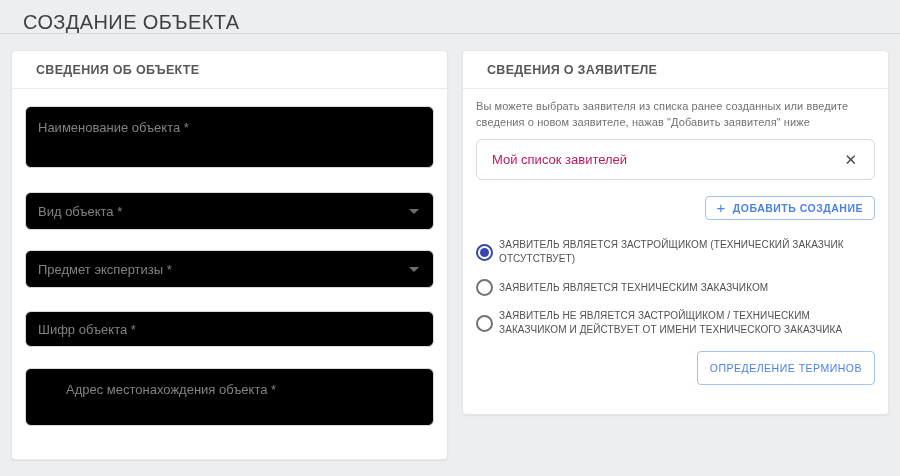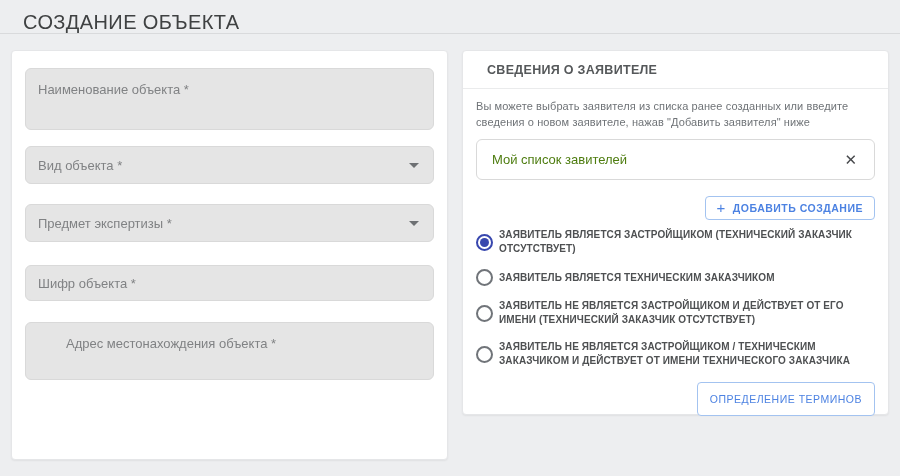--- a/index.html
+++ b/index.html
@@ -103,6 +103,9 @@
 <div class="top-divider"></div>
 
 <section class="card card-left">
+  <div class="card-header">
+    <span>СВЕДЕНИЯ ОБ ОБЪЕКТЕ</span>
+  </div>
   <div class="card-body">
     <div class="field f-tall f1">
       <span class="ph">Наименование объекта *</span>

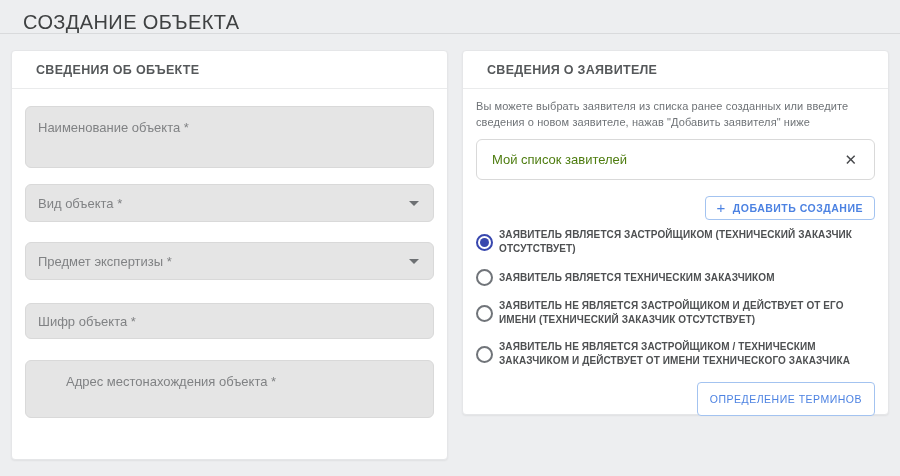--- a/index.html
+++ b/index.html
@@ -35,7 +35,7 @@
 
   
   .field {
-    border:1px solid #d9d9d9; border-radius:6px; background:#e5e5e5;
+    border:1px solid #d9d9d9; border-radius:6px; background:#000000;
     position:relative; width:100%; cursor:text;
   }
   .field .ph { font-size:13px; color:#808284; }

________________

◆ Task requirements: Look above for every line with the word "card" and copy it.

◆ Solution for this problem:
 <section class="card card-left">
+  <div class="card-header">
   <div class="card-body">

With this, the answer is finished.